CULTURE SANG & OR

Le jeunisme, reflet d’une société impatiente

De quoi provient le jeunisme ? Que nous dit-il sur l’évolution du sport ? Des montagnes de cracks à l’identité dévoyée des clubs de football, plongée dans cette thématique qui animent tant de supporters et d’observateurs, avec Adrien Mathieu, journaliste au magazine Le Point et fondateur du podcast Formation Football Club.

Photo RC Lens

On s’y perd, tant la quantité est importante. Chaque année, les observateurs – professionnels ou amateurs, dont l’excellent @RCLAcademy – mettent la focale sur des dizaines de jeunes joueurs, affublés de la terminologie « crack ». Des promotions 2006, 2007 et bientôt 2008. Comme si on parlait d’étudiants sortant d’école pour entrer sur le marché de l’emploi. Uruguayen, Canadien, Anglais, Français, Nigérian, évoluant à River Plate, Molde, Arouca, ou déjà dans les équipes de jeunes de mastodontes du football tels que Manchester City ou le FC Barcelone, la profusion de ces nouveaux noms alimentant quotidiennement la chronique de la galaxie football est tout bonnement vertigineuse.

« La diffusion sur les réseaux sociaux de compilations de jeunes joueurs font des millions d’impressions, tout en n’étant que des montages de deux minutes », explique Adrien Mathieu. Pourtant, « ce n’est pas parce qu’il y a une performance ponctuelle que l’on peut affirmer quoi que ce soit » sur le potentiel d’un footballeur. L’exposition de ces jeunes garçons, collectivement et individuellement, est aujourd’hui certainement égale voire supérieure à celle des joueurs adultes qui évoluaient dans les années 1990. Il est facile de suivre les compétitions internationales de jeunes, qu’elles soient de sélections ou de clubs. Les supporters du RC Lens ont eu l’opportunité de découvrir la Youth League cette saison, y compris grâce à des retransmissions en ligne. « Cette compétition apporte énormément de choses, car elle permet aux jeunes de la formation française de se confronter à leurs homologues européens. Le parcours du FC Nantes dans la Youth League est admirable, tout comme celui du RC Lens, qu’il ne faut pas banaliser ».

Mbappé a-t-il cassé les codes ?

**CONSIGNES DE L'EXERCICE:**
**A.** D'après l'article sur le jeunisme, de quel podcast Adrien Mathieu est-il le fondateur ?
**B.** Rédigez la suite de l'article sur le jeunisme à partir de son dernier intertitre.

**DONNÉES ENREGISTRÉES:**
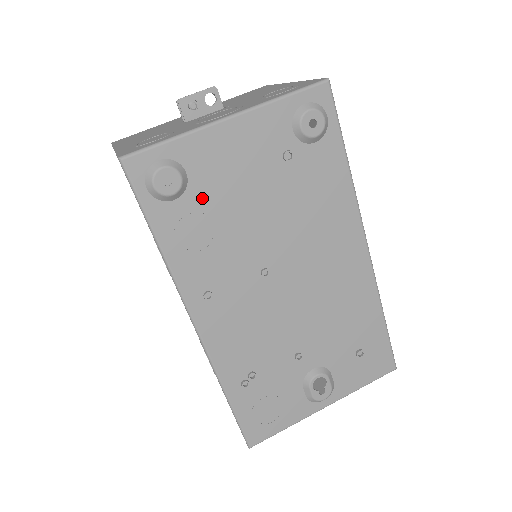
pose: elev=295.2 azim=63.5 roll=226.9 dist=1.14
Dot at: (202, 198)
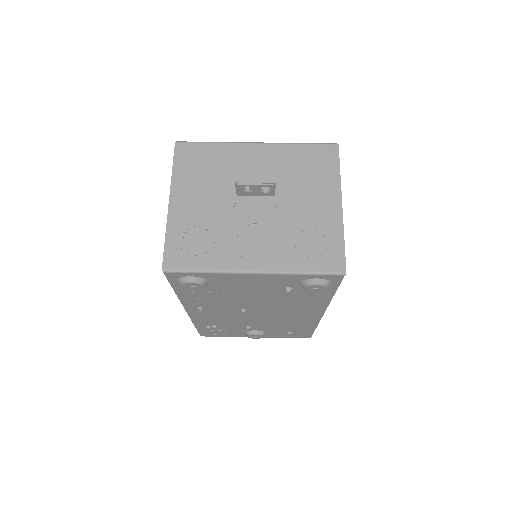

**CORRIGÉ PAR CONSIGNE:**
**A.** Formation Football Club.

**B.**
Parmi ces jeunes à éclosion supersonique, il y en a un qui a immédiatement pris de vitesse le monde du football sur le terrain, mais aussi en dehors. « Moi tu ne me parles pas d’âge ». Cette punchline, prononcée par Kylian Mbappé dans Intérieur Sport quelques semaines avant le Mondial en Russie, en mai 2018, et un an après son arrivée au PSG, est a posteriori assez fascinante. À l’époque, le natif de Bondy, sûr de sa force (« Vous n’êtes pas contents ? Triplé » est issu du même documentaire), souhaitait faire passer le message au monde du football que ses 18 ans n’étaient en rien un obstacle. Qu’il assumait son talent, et que sa relative inexpérience du très haut niveau n’allait en rien altérer sa capacité à faire exploser les défenses adverses lors des moments décisifs où, souvent, l’expérience parle. Des paroles rapidement suivies d’actes, puisqu’il sera dans la foulée l’un des meilleurs joueurs de l’équipe de France sacrée championne du monde.

Cette sortie médiatique pourrait avoir inconsciemment influencé certaines analyses. « Cette phrase de Mbappé a cassé les codes », estime Adrien. « Ce qui est sûr c’est qu’il y a des joueurs qui sont prêts de plus en plus jeunes. Mais a contrario, ce n’est pas parce qu’à 17 ans tu n’es pas prêt que tu seras condamné à être une pipe. Des joueurs comme Giroud ou Valbuena, Lees-Melou, Jonathan Gradit, Florian Sotoca ou Adrien Thomasson ont explosé tardivement. Tout le monde n’a pas un chemin linéaire et c’est aussi ce qui fait la richesse du football. Il faut être assez prudent avec les jeunes joueurs ».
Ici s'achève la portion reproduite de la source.